The task — Write the lines below out exactly, dropping each picture.

Supplied records —
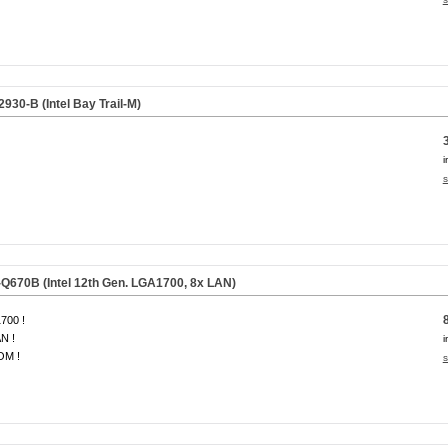
30-B (Intel Bay Trail-M)
i
s
670B (Intel 12th Gen. LGA1700, 8x LAN)
700 !
N !
i
OM !
s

Your solution —
30-B (Intel Bay Trail-M)
i
s
670B (Intel 12th Gen. LGA1700, 8x LAN)
700 !
N !
i
OM !
s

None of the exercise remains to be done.